Study Group suggestions

Learning is much, much easier if you have a support group of people in the same situation. I strongly recommend that you find other learners and work alongside them. 

The other massive benefit is that employers will want to assess your teamwork abilities. The work you do with your study group gives you examples that you can share in an interview; How did you split work between team members? Where did you have disagreements and how did you resolve them? How did you help a team member who was having trouble understanding a concept?

How do you find people to study with?

Post on LinkedIn that you are planning to do the course, and ask who’d like to do it with you. Ask in the LinkedIn Learning UX Learning Group. Ask in other forums (there’s a list in the Resources section). Use the #UXsyllabus hashtag. You can also search for all other posts that use it (just type the hashtag into the search field) and see who else is looking for the same thing. Find a local meetup and ask there.
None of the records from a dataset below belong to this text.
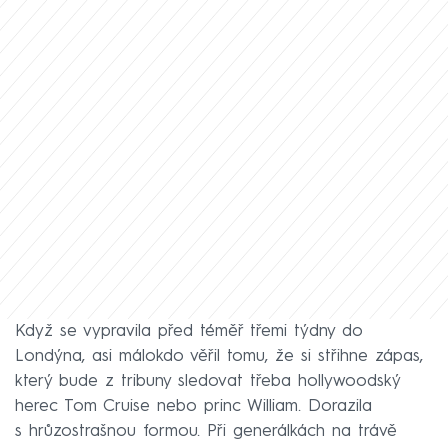
Když se vypravila před téměř třemi týdny do
Londýna, asi málokdo věřil tomu, že si střihne zápas,
který bude z tribuny sledovat třeba hollywoodský
herec Tom Cruise nebo princ William. Dorazila
s hrůzostrašnou formou. Při generálkách na trávě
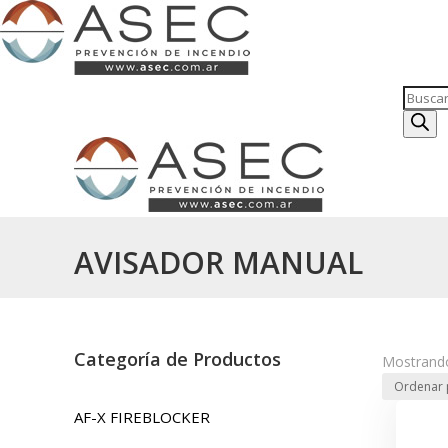
Búsqu
de
produc
AVISADOR MANUAL
Categoría de Productos
Mostrando
AF-X FIREBLOCKER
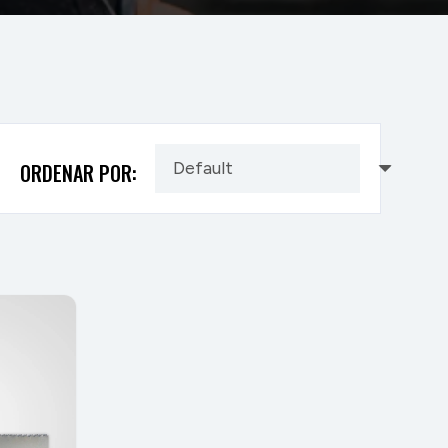
ORDENAR POR:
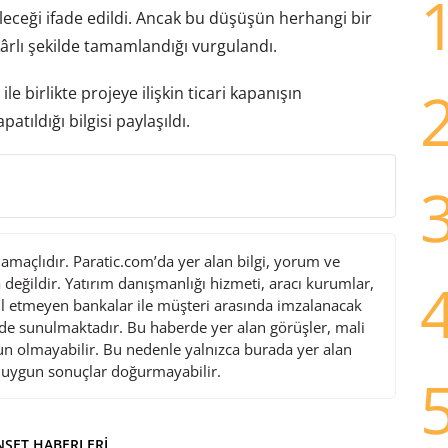
ileceği ifade edildi. Ancak bu düşüşün herhangi bir
kârlı şekilde tamamlandığı vurgulandı.
 birlikte projeye ilişkin ticari kapanışın
atıldığı bilgisi paylaşıldı.
maçlıdır. Paratic.com’da yer alan bilgi, yorum ve
değildir. Yatırım danışmanlığı hizmeti, aracı kurumlar,
l etmeyen bankalar ile müşteri arasında imzalanacak
de sunulmaktadır. Bu haberde yer alan görüşler, mali
gun olmayabilir. Bu nedenle yalnızca burada yer alan
i uygun sonuçlar doğurmayabilir.
ŞET HABERLERI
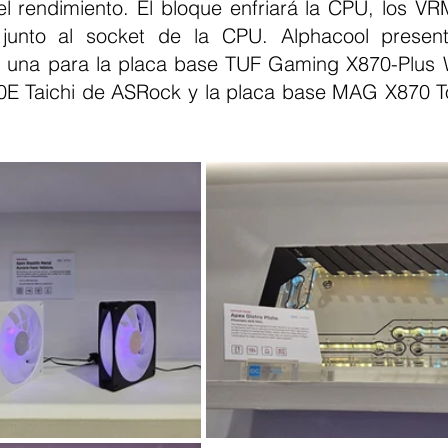
l rendimiento. El bloque enfriará la CPU, los VRM
junto al socket de la CPU. Alphacool presen
da una para la placa base TUF Gaming X870-Plus 
0E Taichi de ASRock y la placa base MAG X870 T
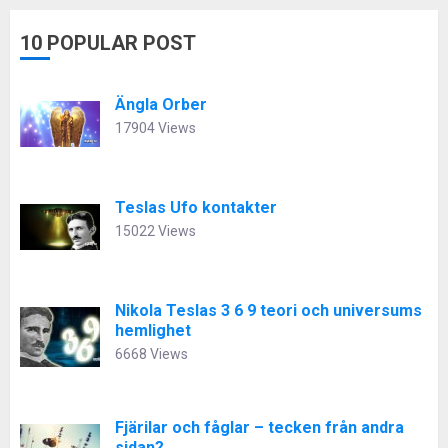
10 POPULAR POST
Ängla Orber
17904 Views
Teslas Ufo kontakter
15022 Views
Nikola Teslas 3 6 9 teori och universums
hemlighet
6668 Views
Fjärilar och fåglar – tecken från andra
sidan?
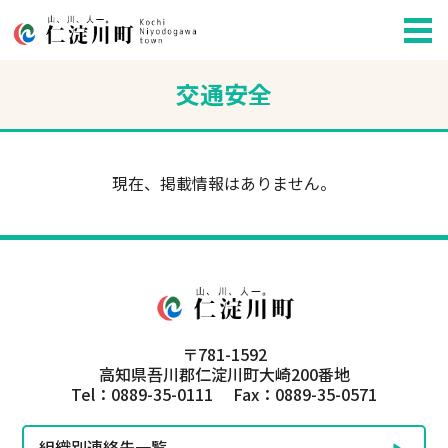
交通安全
現在、掲載情報はありません。
〒781-1592
高知県吾川郡仁淀川町大崎200番地
Tel：0889-35-0111 Fax：0889-35-0571
組織別連絡先一覧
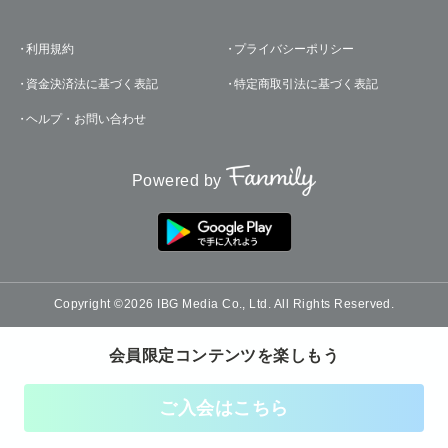
利用規約
プライバシーポリシー
資金決済法に基づく表記
特定商取引法に基づく表記
ヘルプ・お問い合わせ
Powered by
Copyright ©2026 IBG Media Co., Ltd. All Rights Reserved.
会員限定コンテンツを楽しもう
ご入会はこちら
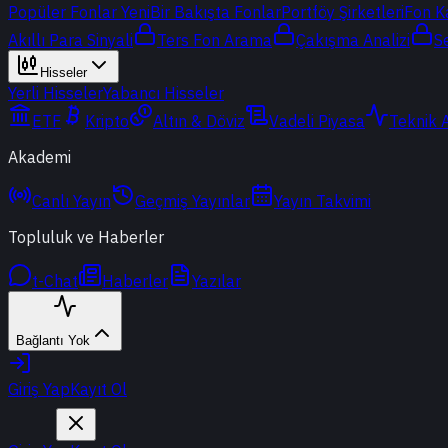
Popüler Fonlar
Yeni
Bir Bakışta Fonlar
Portföy Şirketleri
Fon K
Akıllı Para Sinyali
Ters Fon Arama
Çakışma Analizi
S
Hisseler
Yerli Hisseler
Yabancı Hisseler
ETF
Kripto
Altın & Döviz
Vadeli Piyasa
Teknik 
Akademi
Canlı Yayın
Geçmiş Yayınlar
Yayın Takvimi
Topluluk ve Haberler
t-Chat
Haberler
Yazılar
Bağlantı Yok
Giriş Yap
Kayıt Ol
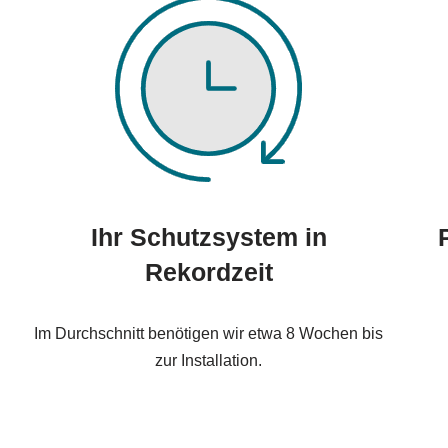
Ihr Schutzsystem in
Rekordzeit
Im Durchschnitt benötigen wir etwa 8 Wochen bis
zur Installation.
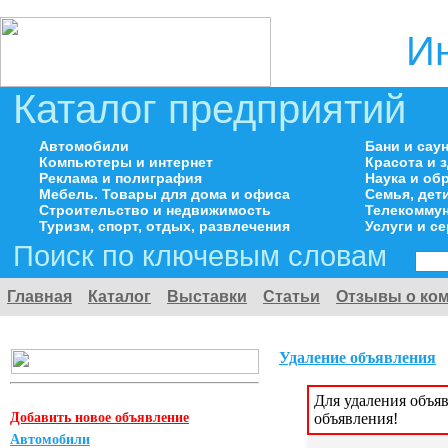
И
Каталог предприятий
Автомобили
Бани и сау
Компьютеры и интернет
Красота и 
Реклама и полиграфия
Наука и об
Мебель. Товары для дома и офиса
Семья, дет
Строительство и недвижимость
Телекоммун
Туризм, спорт, отдых, развлечения
Услуги и с
Поиск по ключевым словам
Главная
Каталог
Выставки
Статьи
Отзывы о ко
Удаление объявления
Для удаления объя
Добавить новое объявление
объявления!
Автомобили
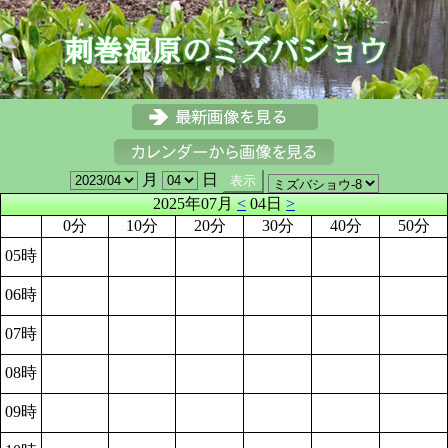
月
日
2025年07月
<
04日
>
0分
10分
20分
30分
40分
50分
05時
06時
07時
08時
09時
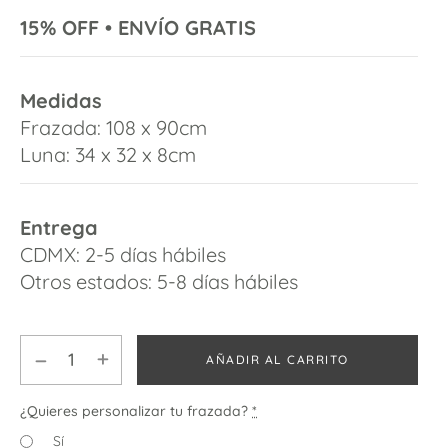
15% OFF
•
ENVÍO GRATIS
Medidas
Frazada: 108 x 90cm
Luna: 34 x 32 x 8cm
Entrega
CDMX: 2-5 días hábiles
Otros estados: 5-8 días hábiles
AÑADIR AL CARRITO
¿Quieres personalizar tu frazada?
*
Sí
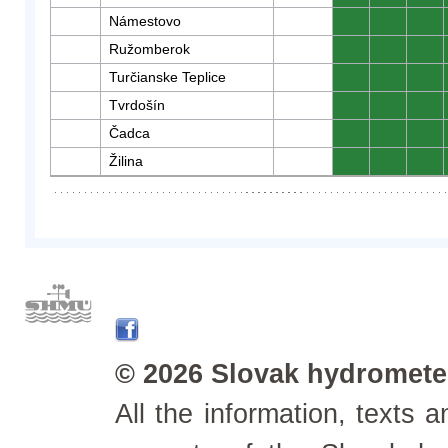
Námestovo
0
0
0
Ružomberok
0
0
0
Turčianske Teplice
0
0
0
Tvrdošín
0
0
0
Čadca
0
0
0
Žilina
0
0
0
© 2026 Slovak hydrometeo
All the information, texts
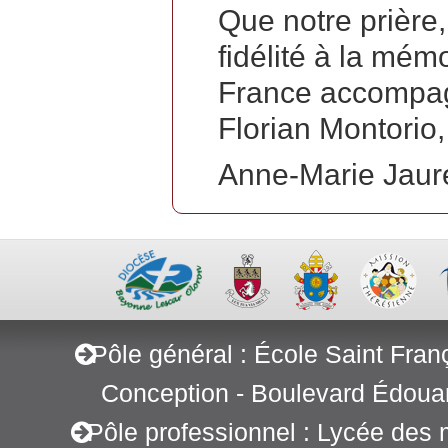
Que notre prière,
fidélité à la mém
France accompagn
Florian Montorio,
Anne-Marie Jaure
Pôle général : École Saint Fran
Conception - Boulevard Édoua
Pôle professionnel : Lycée des 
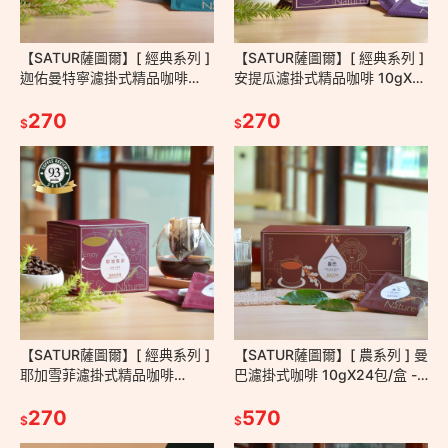
【SATUR薩圖爾】[ 經典系列 ]
【SATUR薩圖爾】[ 經典系列 ]
迦佑曼特寧濾掛式精品咖啡
安提瓜濾掛式精品咖啡 10gX10
10gX10包/盒－掛耳包 耳掛包
包/盒－掛耳包 耳掛包 手沖 台
手沖 台灣百大伴手禮
270
灣百大伴手禮
270
$
$
【SATUR薩圖爾】[ 經典系列 ]
【SATUR薩圖爾】[ 農系列 ] 曼
耶加雪菲濾掛式精品咖啡
巴濾掛式咖啡 10gX24包/盒 -
10gX10包/盒－掛耳包 耳掛包
掛耳包 耳掛包 手沖 美式 義式
手沖 台灣百大伴手禮
270
拿鐵
570
$
$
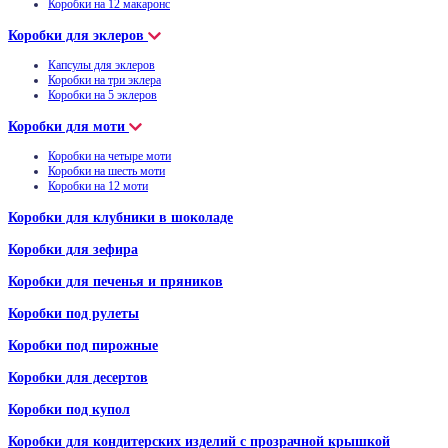
Коробки на 12 макаронс
Коробки для эклеров
Капсулы для эклеров
Коробки на три эклера
Коробки на 5 эклеров
Коробки для моти
Коробки на четыре моти
Коробки на шесть моти
Коробки на 12 моти
Коробки для клубники в шоколаде
Коробки для зефира
Коробки для печенья и пряников
Коробки под рулеты
Коробки под пирожные
Коробки для десертов
Коробки под купол
Коробки для кондитерских изделий с прозрачной крышкой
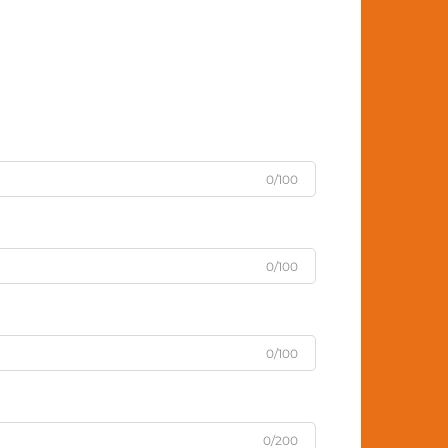
ondersteun, te verbeter ...
0/100
0/100
0/100
0/200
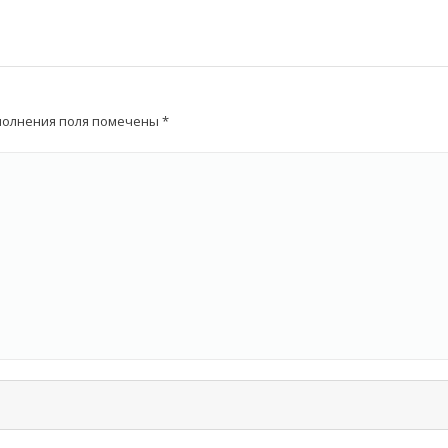
аполнения поля помечены
*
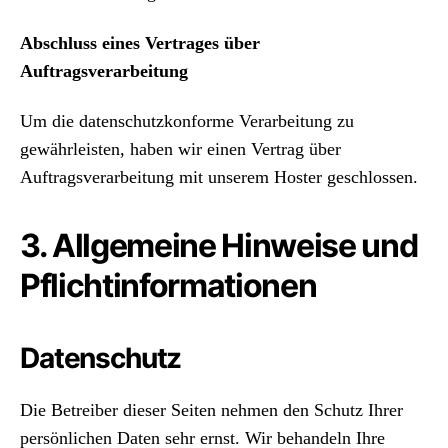
Abschluss eines Vertrages über
Auftragsverarbeitung
Um die datenschutzkonforme Verarbeitung zu
gewährleisten, haben wir einen Vertrag über
Auftragsverarbeitung mit unserem Hoster geschlossen.
3. Allgemeine Hinweise und
Pflichtinformationen
Datenschutz
Die Betreiber dieser Seiten nehmen den Schutz Ihrer
persönlichen Daten sehr ernst. Wir behandeln Ihre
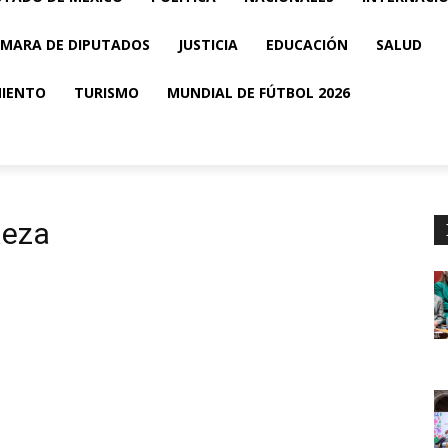
MARA DE DIPUTADOS
JUSTICIA
EDUCACIÓN
SALUD
MIENTO
TURISMO
MUNDIAL DE FÚTBOL 2026
aeza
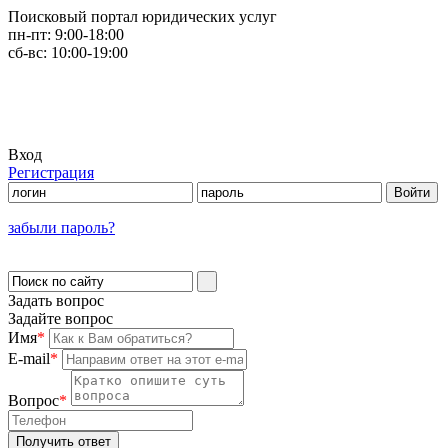
Поисковый портал юридических услуг
пн-пт:
9:00-18:00
сб-вс:
10:00-19:00
Вход
Регистрация
забыли пароль?
Задать вопрос
Задайте вопрос
Имя
*
E-mail
*
Вопрос
*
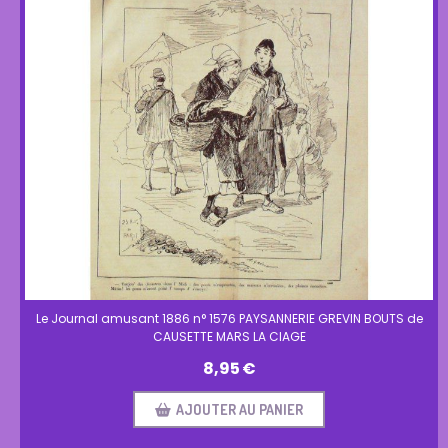
Le Journal amusant 1886 n° 1576 PAYSANNERIE GREVIN BOUTS de
CAUSETTE MARS LA CIAGE
8,95
€
AJOUTER AU PANIER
It can be scary working with strangers, but let’s face it, you’d be doing the same thing on any other course and you’ll have to get used to working with people who are different from you when you start in industry. 

What size study group?

A group of 4 people is ideal. More than 8, and it gets hard for everyone to contribute. Even just having one study buddy is better than working alone!

How should you work together?

If possible, agree to watch each course in the same time period, and set a date when you’ll do a group discussion of what you learned. For each course:

  • Agree a date/time for the discussion in advance, so everyone has a deadline.
  • Watch the course on your own. Take written notes as you watch. Writing makes you process the information at a deeper level. It’s OK to pause the video so you have time to write all you want.
  • Structure the discussion. Use a shared document or whiteboard/stickynotes app to list the course chapters, and talk about the key takeaways from each chapter in turn.
  • After the structured discussion, talk about how you could apply this knowledge in real life. Linking the new knowledge to real events helps you to internalize it. For instance, is there a situation you’ve already experienced where the particular skill would have been useful? Or for more theoretical courses, can you think of real-world examples where you see that concept applied (or where it should be applied but isn’t). 
  • If someone in the group had trouble with a concept, try to help them understand it by using other examples. If you can teach someone else the concept, it shows you’ve learned it!

For projects, you can either work together on each step of the project, or you can work individually and report back to the group in a similar manner to the course discussions. 

  • Some projects are better suited to a group with varied skill sets. Because everyone in your study group is learning UX skills, it might be better to do this type of project with a different set of people and then report back to your study group and share experiences.
  • Some projects are UX-specific, and you can either pair up (useful because this is what happens often in industry) or work individually and report back.